## TASK DIRECTIONS
Your output should be one number, which is how many lines in the material contain "paper".

## EXTRACTED RECORDS

__________

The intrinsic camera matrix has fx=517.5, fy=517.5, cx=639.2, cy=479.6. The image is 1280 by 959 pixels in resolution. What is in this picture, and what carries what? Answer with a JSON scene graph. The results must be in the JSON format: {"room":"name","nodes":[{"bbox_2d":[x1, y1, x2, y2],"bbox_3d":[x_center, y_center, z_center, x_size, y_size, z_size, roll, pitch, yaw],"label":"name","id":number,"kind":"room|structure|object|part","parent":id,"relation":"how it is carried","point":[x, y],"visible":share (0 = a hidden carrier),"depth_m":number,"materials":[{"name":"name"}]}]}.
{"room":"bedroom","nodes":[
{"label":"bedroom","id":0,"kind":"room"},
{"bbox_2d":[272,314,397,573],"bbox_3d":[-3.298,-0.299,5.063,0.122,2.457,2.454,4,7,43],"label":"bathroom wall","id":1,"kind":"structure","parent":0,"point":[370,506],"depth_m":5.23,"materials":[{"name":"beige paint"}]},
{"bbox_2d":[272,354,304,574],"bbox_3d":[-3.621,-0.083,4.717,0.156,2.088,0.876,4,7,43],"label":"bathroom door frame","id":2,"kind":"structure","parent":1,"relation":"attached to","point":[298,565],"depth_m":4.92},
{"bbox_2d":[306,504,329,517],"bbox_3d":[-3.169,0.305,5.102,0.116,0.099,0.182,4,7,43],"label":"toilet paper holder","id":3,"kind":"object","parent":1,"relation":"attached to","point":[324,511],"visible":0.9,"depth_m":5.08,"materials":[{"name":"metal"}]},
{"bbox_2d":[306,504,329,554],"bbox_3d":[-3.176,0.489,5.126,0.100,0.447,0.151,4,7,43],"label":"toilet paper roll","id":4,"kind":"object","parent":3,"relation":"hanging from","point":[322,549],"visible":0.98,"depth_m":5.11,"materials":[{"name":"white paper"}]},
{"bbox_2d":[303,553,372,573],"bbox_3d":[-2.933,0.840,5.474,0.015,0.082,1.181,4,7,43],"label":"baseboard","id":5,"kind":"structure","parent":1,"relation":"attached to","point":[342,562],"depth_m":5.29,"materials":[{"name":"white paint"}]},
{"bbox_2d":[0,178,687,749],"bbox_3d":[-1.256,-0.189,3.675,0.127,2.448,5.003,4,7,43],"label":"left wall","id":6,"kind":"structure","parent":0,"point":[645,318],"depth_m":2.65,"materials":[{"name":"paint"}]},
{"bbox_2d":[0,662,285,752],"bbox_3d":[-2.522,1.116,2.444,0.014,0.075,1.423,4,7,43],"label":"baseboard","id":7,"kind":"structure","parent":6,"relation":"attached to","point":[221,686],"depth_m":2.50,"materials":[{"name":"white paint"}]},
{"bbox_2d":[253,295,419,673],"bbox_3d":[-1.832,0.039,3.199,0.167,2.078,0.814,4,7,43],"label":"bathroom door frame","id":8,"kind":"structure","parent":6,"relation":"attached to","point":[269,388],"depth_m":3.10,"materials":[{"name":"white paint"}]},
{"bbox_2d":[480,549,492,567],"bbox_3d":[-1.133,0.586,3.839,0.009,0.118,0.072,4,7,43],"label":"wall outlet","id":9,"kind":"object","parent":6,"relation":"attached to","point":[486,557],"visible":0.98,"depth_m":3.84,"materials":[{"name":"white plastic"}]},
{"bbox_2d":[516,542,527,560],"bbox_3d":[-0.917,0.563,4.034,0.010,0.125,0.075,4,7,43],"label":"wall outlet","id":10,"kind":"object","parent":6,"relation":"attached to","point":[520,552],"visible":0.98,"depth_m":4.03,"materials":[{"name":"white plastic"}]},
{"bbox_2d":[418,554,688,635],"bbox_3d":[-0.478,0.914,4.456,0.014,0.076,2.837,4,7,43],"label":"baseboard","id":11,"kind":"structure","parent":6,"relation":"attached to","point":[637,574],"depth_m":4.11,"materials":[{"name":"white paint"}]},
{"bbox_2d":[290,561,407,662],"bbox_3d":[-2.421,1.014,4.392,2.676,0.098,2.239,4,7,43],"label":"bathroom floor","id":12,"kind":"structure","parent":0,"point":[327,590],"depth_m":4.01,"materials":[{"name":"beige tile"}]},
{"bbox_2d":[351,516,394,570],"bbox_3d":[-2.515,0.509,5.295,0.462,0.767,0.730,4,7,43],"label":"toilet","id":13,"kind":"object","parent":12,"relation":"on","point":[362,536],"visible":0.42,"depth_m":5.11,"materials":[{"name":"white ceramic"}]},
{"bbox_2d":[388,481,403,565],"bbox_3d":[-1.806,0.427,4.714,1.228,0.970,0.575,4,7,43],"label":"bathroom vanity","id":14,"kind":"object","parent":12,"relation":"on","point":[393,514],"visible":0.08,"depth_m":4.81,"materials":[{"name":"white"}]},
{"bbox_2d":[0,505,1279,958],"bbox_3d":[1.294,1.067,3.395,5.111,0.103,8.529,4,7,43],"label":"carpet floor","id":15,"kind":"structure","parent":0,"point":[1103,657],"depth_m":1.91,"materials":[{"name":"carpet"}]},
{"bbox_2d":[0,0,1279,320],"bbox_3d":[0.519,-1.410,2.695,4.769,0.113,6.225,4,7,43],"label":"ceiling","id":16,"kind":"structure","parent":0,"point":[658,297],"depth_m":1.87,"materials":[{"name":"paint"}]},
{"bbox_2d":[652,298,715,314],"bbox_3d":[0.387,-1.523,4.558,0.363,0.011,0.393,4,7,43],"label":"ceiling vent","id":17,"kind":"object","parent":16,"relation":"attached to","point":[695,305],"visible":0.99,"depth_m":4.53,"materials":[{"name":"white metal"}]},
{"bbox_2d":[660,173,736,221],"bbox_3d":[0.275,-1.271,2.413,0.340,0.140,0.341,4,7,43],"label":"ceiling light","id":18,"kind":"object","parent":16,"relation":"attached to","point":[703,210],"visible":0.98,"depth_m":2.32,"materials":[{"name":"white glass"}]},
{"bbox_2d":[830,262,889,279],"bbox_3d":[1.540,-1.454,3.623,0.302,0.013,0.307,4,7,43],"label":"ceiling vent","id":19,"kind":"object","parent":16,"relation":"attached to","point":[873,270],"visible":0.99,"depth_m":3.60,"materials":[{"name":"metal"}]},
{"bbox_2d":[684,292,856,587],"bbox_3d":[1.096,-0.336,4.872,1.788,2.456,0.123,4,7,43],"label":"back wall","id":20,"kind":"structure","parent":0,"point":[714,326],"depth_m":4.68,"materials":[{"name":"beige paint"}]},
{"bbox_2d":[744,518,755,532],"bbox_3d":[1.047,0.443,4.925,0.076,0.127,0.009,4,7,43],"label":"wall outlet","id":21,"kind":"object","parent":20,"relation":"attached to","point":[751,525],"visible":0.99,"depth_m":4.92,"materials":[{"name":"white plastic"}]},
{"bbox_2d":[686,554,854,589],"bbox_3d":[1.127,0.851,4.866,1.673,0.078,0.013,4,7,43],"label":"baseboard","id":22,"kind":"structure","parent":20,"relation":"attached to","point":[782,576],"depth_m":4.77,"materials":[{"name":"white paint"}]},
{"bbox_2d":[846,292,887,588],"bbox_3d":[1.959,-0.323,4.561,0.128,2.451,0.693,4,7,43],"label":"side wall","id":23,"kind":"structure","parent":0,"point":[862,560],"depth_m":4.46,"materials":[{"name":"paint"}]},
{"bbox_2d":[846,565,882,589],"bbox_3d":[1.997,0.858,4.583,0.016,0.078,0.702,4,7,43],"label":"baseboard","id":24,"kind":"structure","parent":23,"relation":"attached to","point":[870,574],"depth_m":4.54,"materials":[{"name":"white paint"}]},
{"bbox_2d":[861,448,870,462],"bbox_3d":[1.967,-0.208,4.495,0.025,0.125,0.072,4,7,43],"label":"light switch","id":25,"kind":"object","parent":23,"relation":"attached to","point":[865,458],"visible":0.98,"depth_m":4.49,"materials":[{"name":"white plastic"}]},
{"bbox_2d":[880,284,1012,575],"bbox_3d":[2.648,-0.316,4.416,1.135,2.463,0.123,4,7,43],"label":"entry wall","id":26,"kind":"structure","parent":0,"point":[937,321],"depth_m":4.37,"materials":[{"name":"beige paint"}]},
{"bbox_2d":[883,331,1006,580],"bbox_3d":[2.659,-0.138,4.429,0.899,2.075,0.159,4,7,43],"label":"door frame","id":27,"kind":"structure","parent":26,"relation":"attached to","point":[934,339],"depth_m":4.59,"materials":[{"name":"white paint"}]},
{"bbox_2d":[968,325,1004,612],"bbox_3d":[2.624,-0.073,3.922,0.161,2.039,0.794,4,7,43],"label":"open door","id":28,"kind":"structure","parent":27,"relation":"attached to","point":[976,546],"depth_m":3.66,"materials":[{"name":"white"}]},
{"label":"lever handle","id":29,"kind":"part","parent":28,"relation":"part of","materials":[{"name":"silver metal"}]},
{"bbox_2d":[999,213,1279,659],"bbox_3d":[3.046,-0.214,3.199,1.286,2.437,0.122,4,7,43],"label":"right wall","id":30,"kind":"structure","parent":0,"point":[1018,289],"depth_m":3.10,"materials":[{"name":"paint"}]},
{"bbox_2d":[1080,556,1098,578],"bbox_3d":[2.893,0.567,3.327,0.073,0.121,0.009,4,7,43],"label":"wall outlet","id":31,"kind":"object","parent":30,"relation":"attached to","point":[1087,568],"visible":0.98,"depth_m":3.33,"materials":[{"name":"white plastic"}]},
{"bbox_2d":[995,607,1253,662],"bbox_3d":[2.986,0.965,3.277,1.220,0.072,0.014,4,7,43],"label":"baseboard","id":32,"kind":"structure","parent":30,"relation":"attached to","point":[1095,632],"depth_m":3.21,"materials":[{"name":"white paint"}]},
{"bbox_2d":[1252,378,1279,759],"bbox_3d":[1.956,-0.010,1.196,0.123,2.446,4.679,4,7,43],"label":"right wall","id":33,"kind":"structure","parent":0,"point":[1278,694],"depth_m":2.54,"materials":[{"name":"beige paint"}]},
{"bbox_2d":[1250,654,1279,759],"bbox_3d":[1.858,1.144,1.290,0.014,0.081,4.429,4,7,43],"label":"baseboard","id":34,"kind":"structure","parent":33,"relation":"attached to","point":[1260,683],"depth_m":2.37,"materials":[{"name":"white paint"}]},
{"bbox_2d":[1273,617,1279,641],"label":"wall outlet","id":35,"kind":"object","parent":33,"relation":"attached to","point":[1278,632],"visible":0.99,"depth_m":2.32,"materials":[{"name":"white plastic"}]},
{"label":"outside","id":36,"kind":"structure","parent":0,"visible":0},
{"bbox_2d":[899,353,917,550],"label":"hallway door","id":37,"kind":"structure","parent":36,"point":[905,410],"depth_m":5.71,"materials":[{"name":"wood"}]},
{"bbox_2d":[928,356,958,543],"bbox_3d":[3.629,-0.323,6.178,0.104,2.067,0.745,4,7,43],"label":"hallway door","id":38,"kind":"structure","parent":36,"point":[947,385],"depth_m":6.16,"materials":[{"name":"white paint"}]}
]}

__________

## REPLY TO THE TASK
2